Amazon Redshift introduces row-level operations for Apache Iceberg tables

Amazon Redshift now supports row-level UPDATE, DELETE, and MERGE operations on Apache Iceberg tables, enhancing data manipulation capabilities directly within the platform.

Amazon Redshift has announced new capabilities allowing users to perform row-level UPDATE, DELETE, and MERGE operations on Apache Iceberg tables. This development is particularly beneficial for customers utilizing Iceberg to construct interoperable data lakes, as they can now execute data manipulation language (DML) tasks directly from Amazon Redshift without the need to transfer data to external processing engines.

In the past, altering individual rows within Iceberg tables necessitated the use of separate engines, which introduced additional complexity and latency into data workflows. With the introduction of this feature, users can now execute UPDATE, DELETE, and MERGE (UPSERT) statements on both partitioned and unpartitioned Iceberg tables, including those stored in S3. The supported Iceberg partition transformations encompass identity, bucket, truncate, year, month, day, and hour.

The MERGE operation allows for the integration of insert and update logic within a single statement, facilitating common data integration scenarios such as change data capture and slowly changing dimensions.
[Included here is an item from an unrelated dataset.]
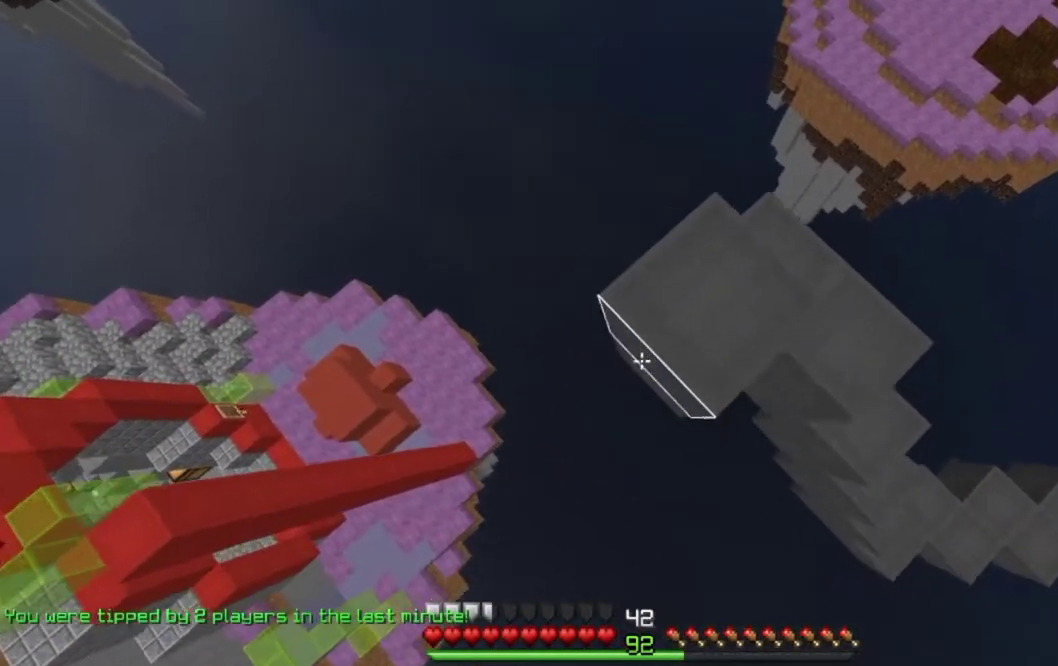
{"keys": ["down", "left", "space"], "mouse": ["right"], "events": [[17, "mouse_right", "down"], [167, "space", "up"], [250, "mouse_right", "up"], [300, "mouse_right", "down"], [400, "mouse_right", "up"], [450, "mouse_right", "down"], [450, "space", "down"]]}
Importantly, tables altered by Redshift remain compatible with other Iceberg-compliant engines like Amazon EMR and Amazon Athena, thereby maintaining cross-engine interoperability. Additionally, AWS Lake Formation permissions extend to Iceberg write operations.

This enhancement to Amazon Redshift is accessible across all AWS Regions where the service is available. For further information and to begin utilizing these new features, users are encouraged to consult the Writing to Apache Iceberg tables section found in the Amazon Redshift Database Developer Guide, which includes comprehensive documentation on the SQL syntax required for these operations.